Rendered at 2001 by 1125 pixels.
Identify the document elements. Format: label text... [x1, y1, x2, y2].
* * *
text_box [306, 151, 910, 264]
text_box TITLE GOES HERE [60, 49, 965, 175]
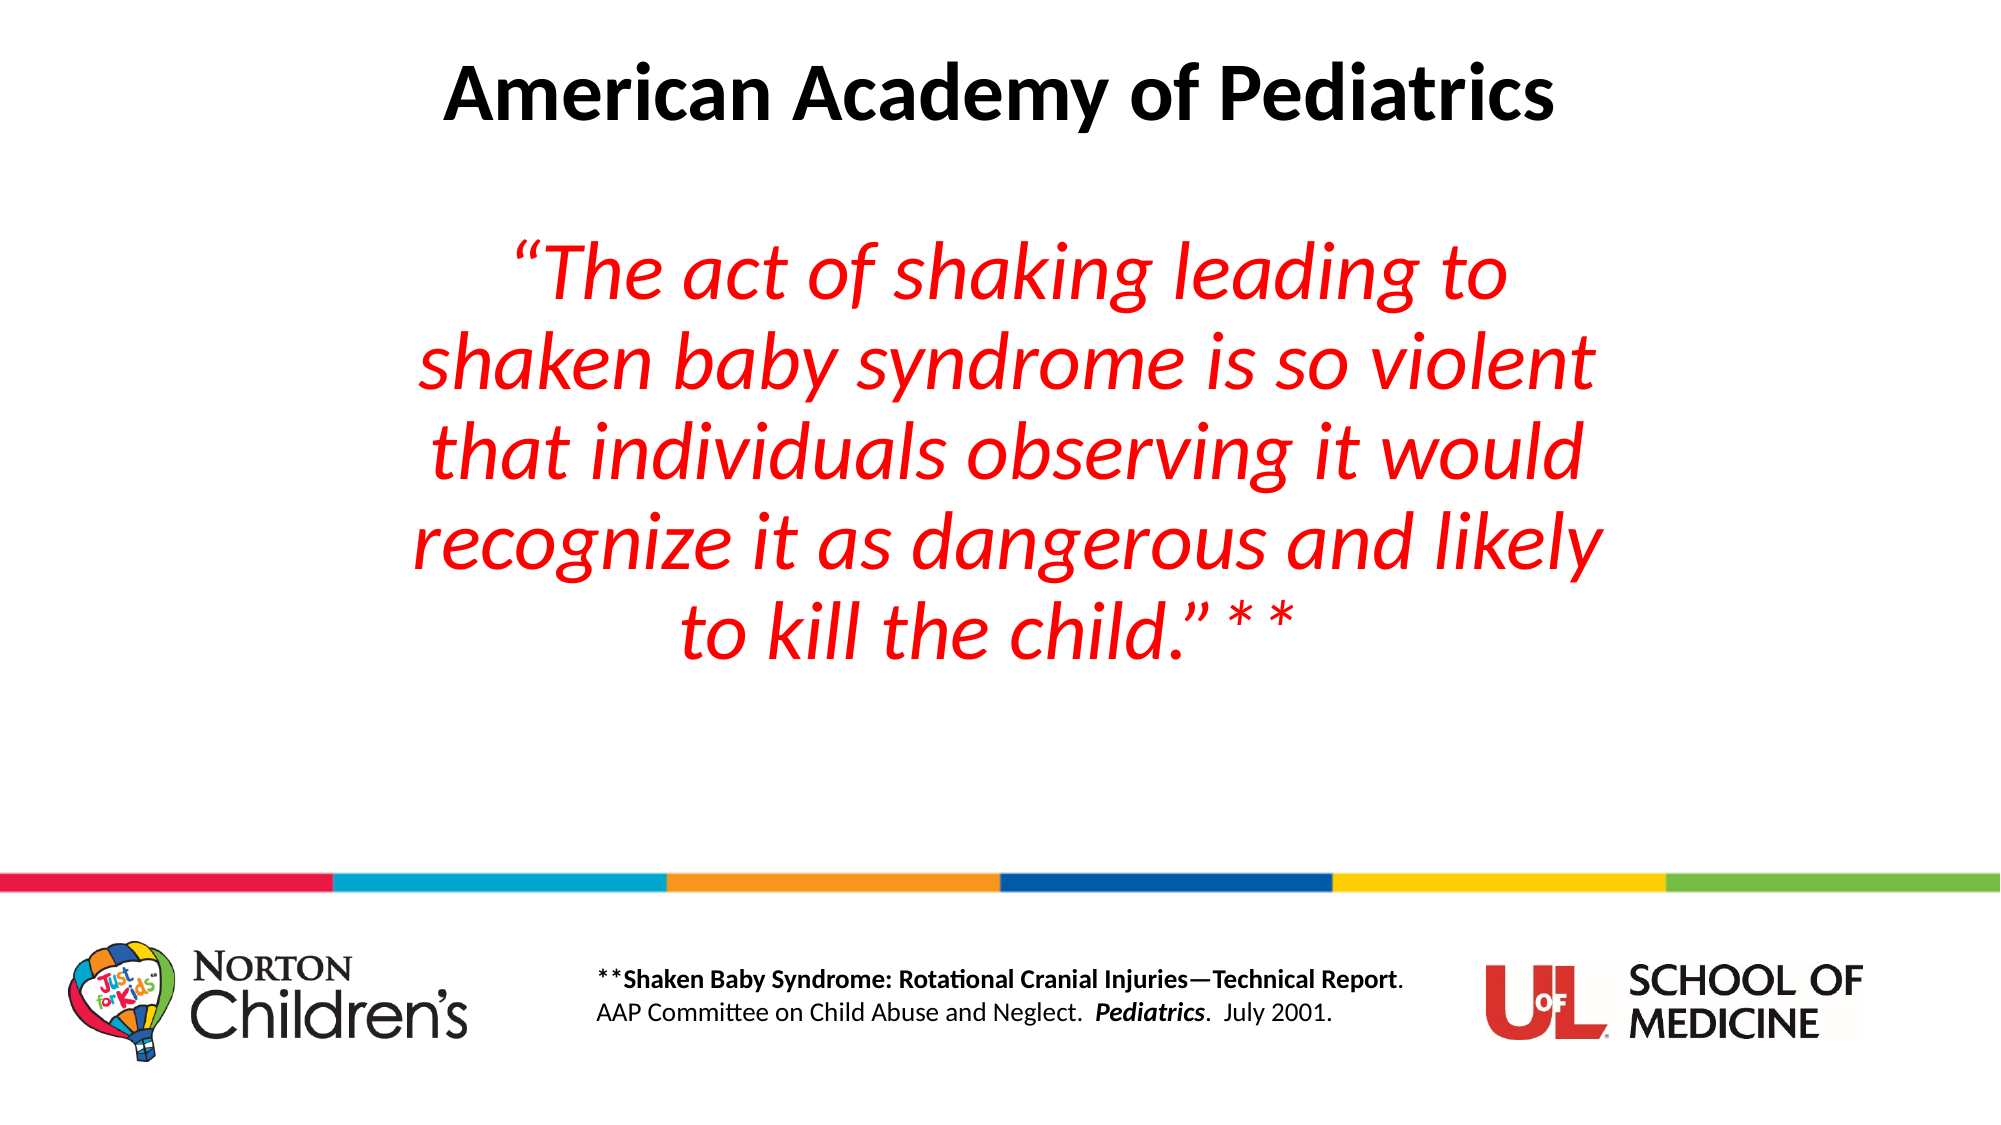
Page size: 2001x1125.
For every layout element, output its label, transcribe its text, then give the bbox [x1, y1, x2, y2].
* * *
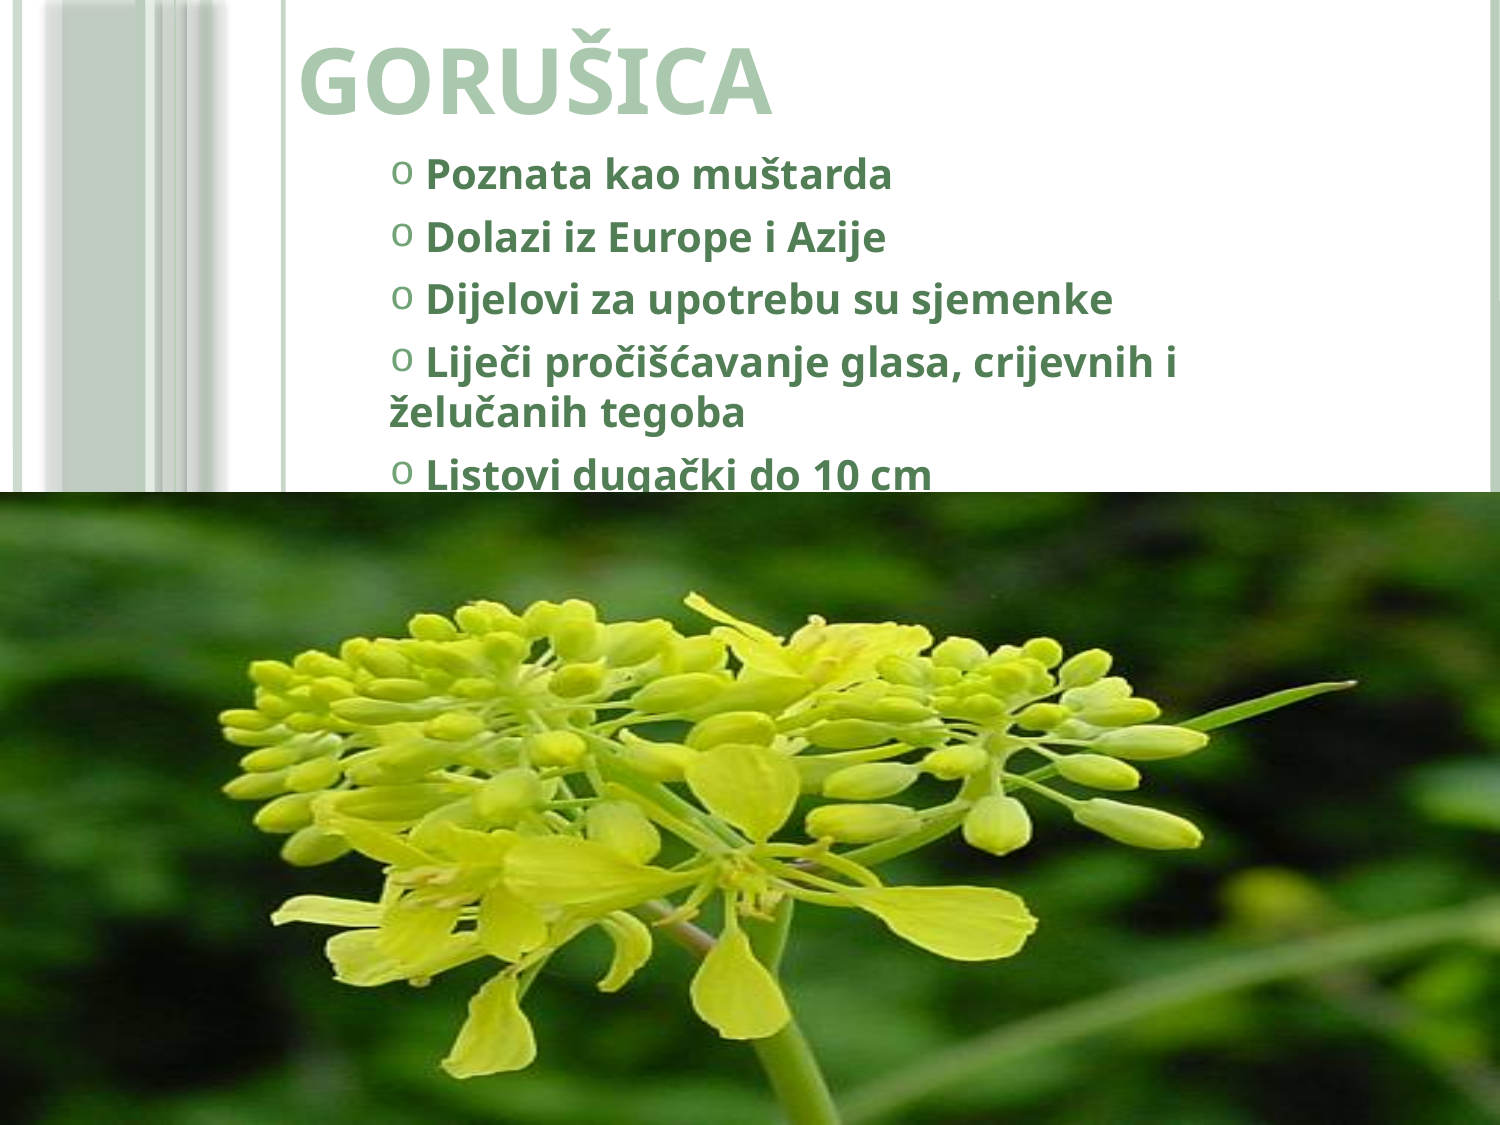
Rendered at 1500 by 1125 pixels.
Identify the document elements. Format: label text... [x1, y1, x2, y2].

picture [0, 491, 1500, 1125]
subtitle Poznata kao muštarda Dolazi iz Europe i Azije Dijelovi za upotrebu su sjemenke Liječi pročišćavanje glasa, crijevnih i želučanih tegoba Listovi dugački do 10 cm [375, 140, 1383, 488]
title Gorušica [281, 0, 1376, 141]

▶ **What to produce**
Indicate how many lines of the material include the word "Rendered"; the number alone is required.

▶ **Final answer**
2